Jim asked me to serve as an IEEE director. I wasn't elected, but you know things were fuzzy. So I did it for a year. Then I ran, because I served a year on the board. I ran for director but was defeated in a close election. I was number two out of three candidates. Joe Dillard was another person that I knew quite well, and I remember Mulligan running for vice president in the election of 1969. I've forgotten how it worked, because I really didn't know the details. After the election, I wrote to Don Fink and said, "Thank you very much. I had been a volunteer then for fourteen years, and I thought that that is enough." The reason was that I could see that the Audio and Electroacoustics group wasn't going to be around much longer, because of the success of digital signal processing. That was great.

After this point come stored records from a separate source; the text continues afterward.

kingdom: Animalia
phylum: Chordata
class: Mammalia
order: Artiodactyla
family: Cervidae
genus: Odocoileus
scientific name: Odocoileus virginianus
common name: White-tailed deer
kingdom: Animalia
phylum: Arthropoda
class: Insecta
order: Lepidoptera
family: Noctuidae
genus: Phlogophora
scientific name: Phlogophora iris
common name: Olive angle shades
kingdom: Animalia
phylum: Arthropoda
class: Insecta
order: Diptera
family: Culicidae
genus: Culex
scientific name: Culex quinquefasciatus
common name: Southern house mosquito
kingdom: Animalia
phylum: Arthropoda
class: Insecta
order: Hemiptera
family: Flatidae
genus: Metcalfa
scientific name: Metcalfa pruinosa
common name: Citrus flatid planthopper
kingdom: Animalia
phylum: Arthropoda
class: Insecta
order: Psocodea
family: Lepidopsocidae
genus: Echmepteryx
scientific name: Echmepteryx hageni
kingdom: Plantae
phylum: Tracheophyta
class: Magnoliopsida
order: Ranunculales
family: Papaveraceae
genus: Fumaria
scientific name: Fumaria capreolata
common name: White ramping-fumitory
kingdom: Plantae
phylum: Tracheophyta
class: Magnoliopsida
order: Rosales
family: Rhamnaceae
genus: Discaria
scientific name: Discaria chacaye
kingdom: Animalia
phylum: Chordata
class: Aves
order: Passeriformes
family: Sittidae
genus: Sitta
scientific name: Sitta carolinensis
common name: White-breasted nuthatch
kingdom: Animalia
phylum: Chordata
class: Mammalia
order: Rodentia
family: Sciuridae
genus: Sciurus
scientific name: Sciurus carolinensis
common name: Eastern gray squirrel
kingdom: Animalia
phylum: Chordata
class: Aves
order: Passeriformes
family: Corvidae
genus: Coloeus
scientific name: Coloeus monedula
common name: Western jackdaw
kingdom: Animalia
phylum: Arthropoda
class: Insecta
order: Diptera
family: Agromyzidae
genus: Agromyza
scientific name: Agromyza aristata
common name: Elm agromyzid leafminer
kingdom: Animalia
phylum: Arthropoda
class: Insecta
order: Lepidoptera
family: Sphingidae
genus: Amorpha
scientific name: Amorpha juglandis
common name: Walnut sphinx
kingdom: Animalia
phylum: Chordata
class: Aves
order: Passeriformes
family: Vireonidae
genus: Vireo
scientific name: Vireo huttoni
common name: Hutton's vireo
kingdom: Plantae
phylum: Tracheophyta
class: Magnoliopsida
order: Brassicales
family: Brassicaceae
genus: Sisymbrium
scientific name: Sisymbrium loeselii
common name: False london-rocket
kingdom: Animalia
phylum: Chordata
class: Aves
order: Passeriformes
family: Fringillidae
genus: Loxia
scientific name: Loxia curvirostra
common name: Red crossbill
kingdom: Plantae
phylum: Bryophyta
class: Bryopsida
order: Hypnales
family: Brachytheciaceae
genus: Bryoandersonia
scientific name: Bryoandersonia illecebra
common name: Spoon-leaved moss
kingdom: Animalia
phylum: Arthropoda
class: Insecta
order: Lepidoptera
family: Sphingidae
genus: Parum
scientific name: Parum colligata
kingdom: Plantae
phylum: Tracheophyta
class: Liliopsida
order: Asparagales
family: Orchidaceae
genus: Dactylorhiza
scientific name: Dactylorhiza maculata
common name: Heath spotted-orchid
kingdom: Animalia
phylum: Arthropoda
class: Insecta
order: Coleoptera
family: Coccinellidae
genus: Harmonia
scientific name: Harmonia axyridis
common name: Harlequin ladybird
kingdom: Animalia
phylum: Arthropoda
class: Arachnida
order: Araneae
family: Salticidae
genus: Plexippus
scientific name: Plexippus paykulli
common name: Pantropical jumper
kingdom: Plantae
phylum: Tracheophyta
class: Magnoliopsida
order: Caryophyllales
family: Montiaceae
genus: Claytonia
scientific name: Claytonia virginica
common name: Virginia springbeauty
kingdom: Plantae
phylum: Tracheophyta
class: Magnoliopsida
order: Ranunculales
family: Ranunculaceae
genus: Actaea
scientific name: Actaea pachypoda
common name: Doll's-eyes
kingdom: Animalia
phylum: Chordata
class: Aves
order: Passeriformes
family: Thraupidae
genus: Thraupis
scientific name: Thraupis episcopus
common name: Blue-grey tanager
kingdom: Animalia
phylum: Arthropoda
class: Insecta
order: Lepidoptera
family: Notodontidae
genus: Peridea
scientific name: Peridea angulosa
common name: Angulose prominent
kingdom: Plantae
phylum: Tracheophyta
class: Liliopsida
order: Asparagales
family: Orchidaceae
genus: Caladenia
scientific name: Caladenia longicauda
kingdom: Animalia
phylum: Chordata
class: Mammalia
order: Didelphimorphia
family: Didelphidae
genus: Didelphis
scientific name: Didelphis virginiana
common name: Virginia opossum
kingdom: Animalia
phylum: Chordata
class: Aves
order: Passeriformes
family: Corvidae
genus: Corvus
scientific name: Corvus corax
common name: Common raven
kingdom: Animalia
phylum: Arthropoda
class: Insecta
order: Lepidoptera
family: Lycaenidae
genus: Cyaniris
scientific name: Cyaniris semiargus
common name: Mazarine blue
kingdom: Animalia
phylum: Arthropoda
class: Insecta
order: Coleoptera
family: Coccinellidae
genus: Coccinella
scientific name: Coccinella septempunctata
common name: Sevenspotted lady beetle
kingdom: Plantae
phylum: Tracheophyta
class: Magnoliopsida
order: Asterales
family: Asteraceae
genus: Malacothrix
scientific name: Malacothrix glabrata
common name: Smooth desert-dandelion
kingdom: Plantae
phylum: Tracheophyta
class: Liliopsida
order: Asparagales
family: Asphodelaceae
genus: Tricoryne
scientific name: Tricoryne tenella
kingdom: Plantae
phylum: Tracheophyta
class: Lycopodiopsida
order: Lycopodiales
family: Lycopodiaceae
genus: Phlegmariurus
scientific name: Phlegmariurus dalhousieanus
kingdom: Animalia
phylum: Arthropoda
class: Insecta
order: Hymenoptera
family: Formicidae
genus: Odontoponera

The IEEE was really not doing anything at that time that was of particular interest to this lab. It was going off in different areas. So we needed a new organization, and we got it in 1971. So I thought it was a good time to bow out. You always like to bow out when you're ahead of the curve. So they don't have to throw you out! So I did.
Goldstein:
When you were the candidate to be chairman of the Professional Group, what were some of the issues? How did you campaign, if that's the right word?
Lang:
Well, there was no real big campaign. The group was a little apathetic. Today in the IEEE and the Signal Processing Society there are very dynamic, hard fought campaigns. In the mid-'60s, there weren't too many people around who wanted the job. Because it was at the bottom of the IEEE barrel, it didn't really have that aura about it. So there was no great competition. There was no platform or anything like that. Although when I became chairman in the early '60s, I did write a couple of editorials about where I thought the group was going. One was called "Whither Audio and Electroacoustics." I've forgotten whether I made a play on the words whither and wither, because we thought the society was on its way out. If the Bell Labs and the FFT guys hadn't come along it would have, in my opinion, disappeared.
Goldstein:
Well, the other question I had is, once those things did come along and there was a surge of interest, was there any effort at the high levels of IEEE to assign certain new emerging technologies to different societies?
Lang:
That's a very good question, and the answer is no. There was a lot of discussion among the Audio and Electroacoustics Ad Com about "What are we doing in signal processing?" The answer was, "Well, there isn't anything in the IEEE structure that is really catering to this new technology." So, after a lot of discussion the bottom line was "Let's do it!" Nobody else was. In the Acoustical Society, people could see that something was coming, but they really weren't directly involved with it and didn't know how to handle it.
Goldstein:
When I read the history of the society, I got the impression that the Ad Com was unanimous in its interest in expanding the boundaries of the society. Was there any opposition on the Ad Com?
Lang:
In my recollection there was no flap about why we were doing this. We were a very compatible group. It consisted of many people who came over from the PGA side too. It wasn't just the people who had come in it from the standards side. The first way we got involved in this was through the 1967 conference on speech communication and processing. This was an Air Force sponsored conference up at Bedford, Massachusetts. Homer Dudley was the guy who was responsible for it, and he was looking for some outside entity like the IEEE, to sponsor it. That's what we did.
Goldstein:
Well, thank you very much for the interview.